El esposo:
“Es la crisis de la mediana edad”, le dijo el médico de la familia, “Es natural, ahora que se fueron tus dos hijos de la casa y más que sus trabajos son en el extranjero, que sientas que algo falta en la casa. Es el síndrome del nido vacío, cuando la pareja se queda sola en una casa enorme. De ahí vienen todas tus molestias: el dolor de cabeza, las agruras. Lo que debes hacer es buscar algo que te entretenga”, terminó de decirle el facultativo.
La esposa:
Se aburría. Se aburría mortalmente, que es un modo muy vivo de aburrirse. Una mujer que se aburre es peligrosa tanto para sí misma como para quienes la rodean. A ella la rodeaba por todas partes su marido, lo cual era uno de los motivos de su aburrimiento. Ese tedio se traducía en silencio. Pasaban días sin decir más palabras que las necesarias. En un principio a él le preocupó su mutismo. ¿Qué te sucede? Nada. ¿Te duele algo? No. Pero acabó por acostumbrarse —los hombres acaban por acostumbrarse a todo—, y optó por callar él también. Cuando llegaba del trabajo se encerraba en su cuarto (tenían habitaciones separadas) y encendía el televisor. Ella, por su parte, leía.
El esposo:
“Cuánta razón tenía el doctor”, pensó con alegría, “Ahora que tengo una nueva ilusión la vida la veo llena de atractivos. Conchita me ha dado nuevos bríos”.

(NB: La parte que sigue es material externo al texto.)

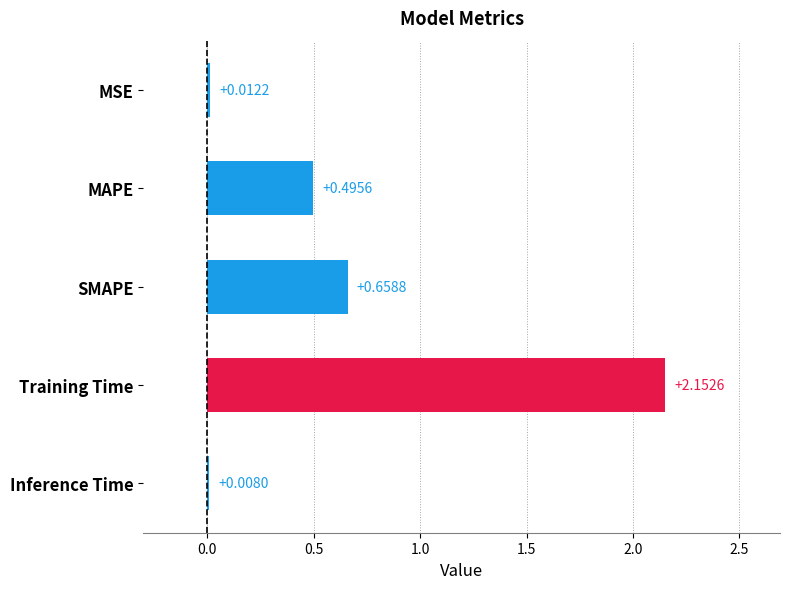

At which category does the chart reach its peak across all series?

Training Time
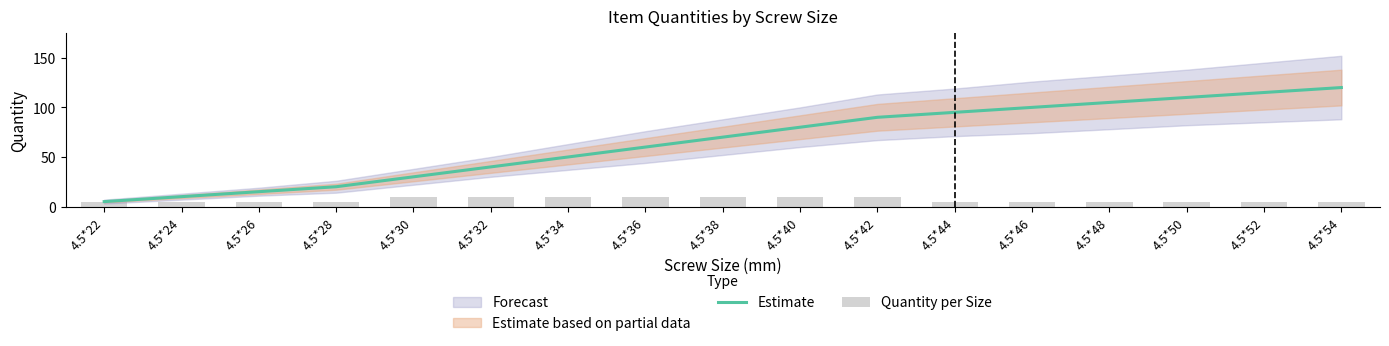

What is the value of the Estimate bar at the 5th from the left?

30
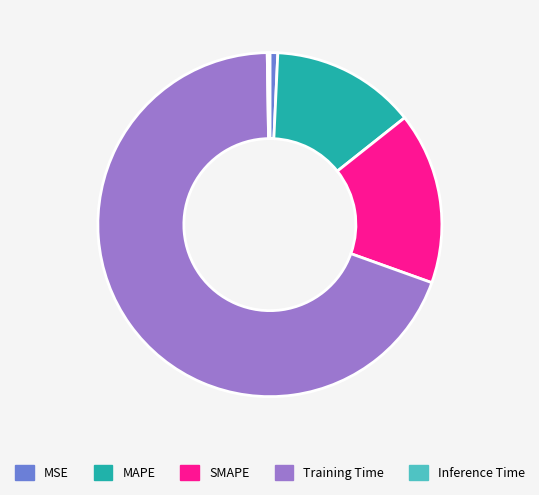

Between MAPE and MSE, which is larger?

MAPE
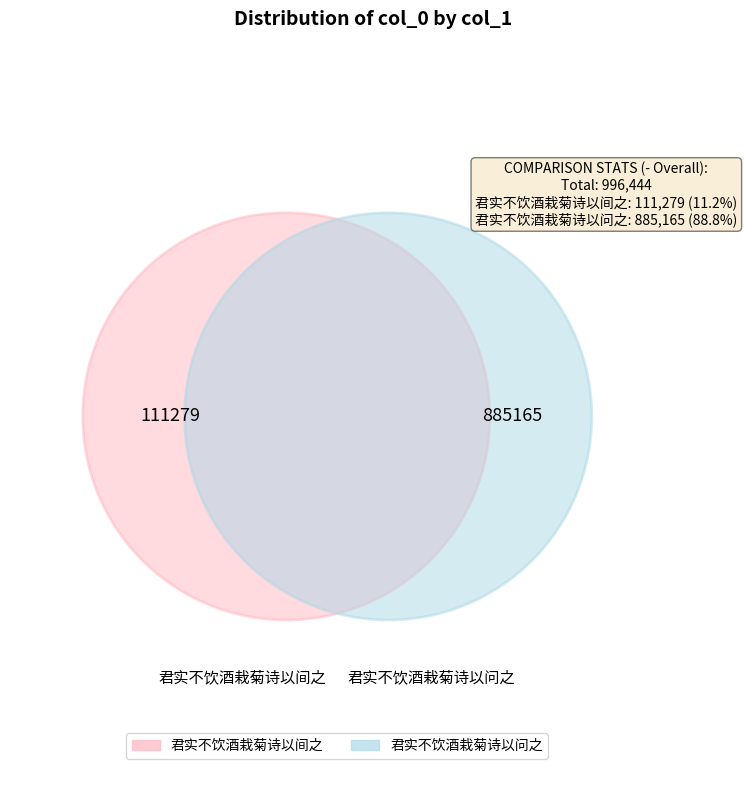

Rank the categories by value from lowest to highest.

君实不饮酒栽菊诗以间之, 君实不饮酒栽菊诗以问之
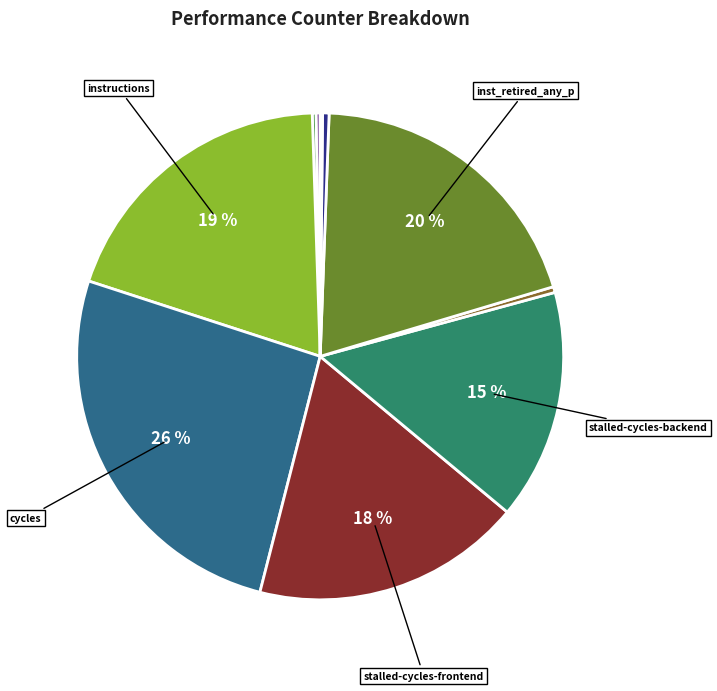

Is there any slice that represents more than half of the pie?

No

El hombre no quería pensar en su Dios, aún asistía los domingos (más por costumbre que por devoción) a misa acompañando a la aburrida de su esposa. Durante el oficio ya no participaba como antes, sólo abría la boca cuando los demás decían: “Señor ten piedad”. Su pensamiento estaba muy lejos, en la adorable Conchita y le venían a la mente pensamientos sacrílegos como: sí su cónyuge desapareciera. Por fortuna para él, la señora estaba como ida, fuera de su lectura pareciera que nada le interesaba, incluso asistir al café los martes en la tarde con sus amigas, como había sido su costumbre durante años, lo hacía más de compromiso que de ganas.

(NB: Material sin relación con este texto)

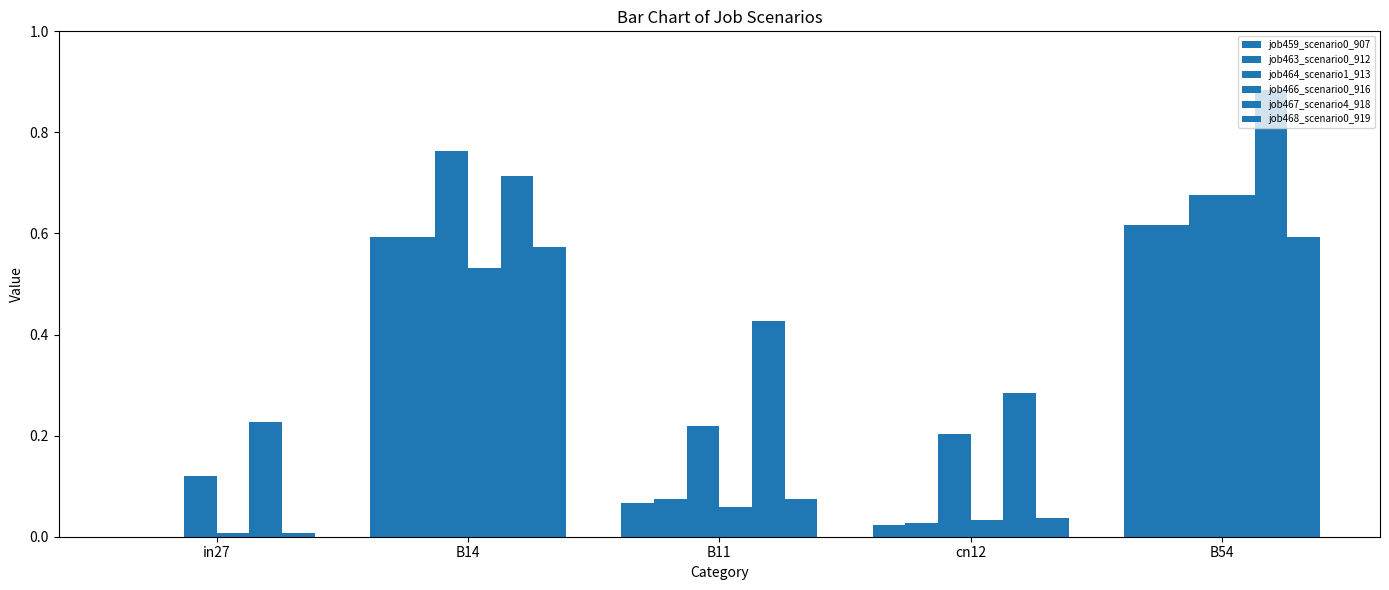

At which category does the chart reach its minimum across all series?

in27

El marido, en sus noches de vigilia, cuando el insomnio hacía presa en él, se imaginaba las maneras de deshacerse de la señora de mediana edad que le había tocado por compañera. Reconocía que era demasiado cobarde para buscarse un sicario y encomendarle la tarea, tenía suficiente dinero pero le faltaban los contactos para hacerlo. Además odiaba el derramamiento de sangre. En la biblioteca pública leía con fruición el libro “Manual de envenenamientos”. Él estaba consciente de que el veneno era más propio para mujeres, pero sería una buena opción, el problema era conseguirlo y administrarlo sin que la señora se diera cuenta y sobre todo que pasara por muerte natural y entonces sí, a gozar de su amor prohibido.

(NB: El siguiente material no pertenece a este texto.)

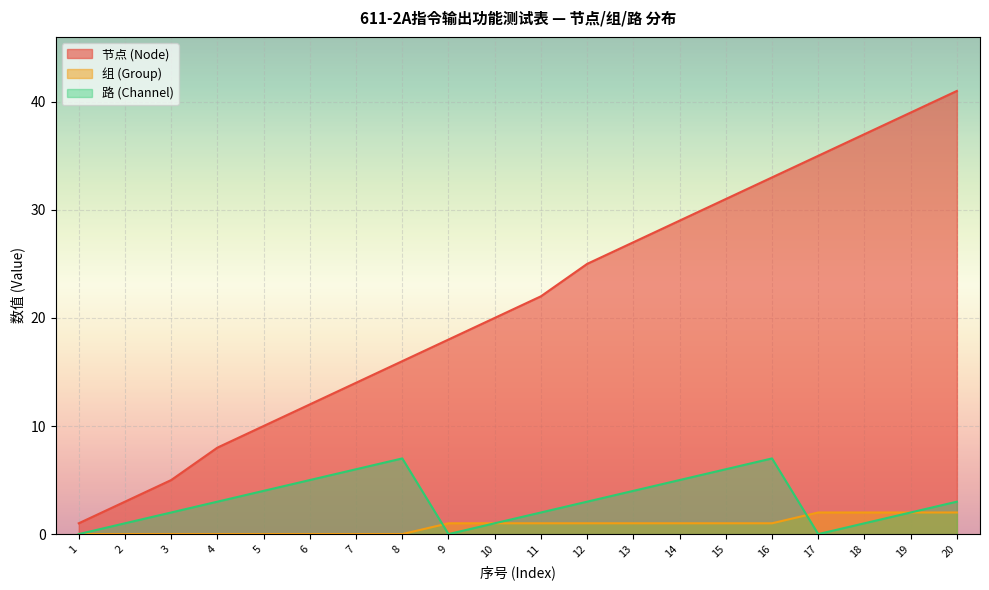

What is the total value across all series at 16?

41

¡Vaya problema existencial que tenía!
La esposa:
— ¡Qué estúpidos son los hombres! El tonto de mi marido creía que yo no me daba cuenta que andaba con la lagartona de Conchita —dijo la esposa.
— ¿De qué murió tu esposo? —preguntó la amiga.
—De un ataque cardiaco —contestó y por un momento se puso a pensar que el té que le dio si tuvo resultado.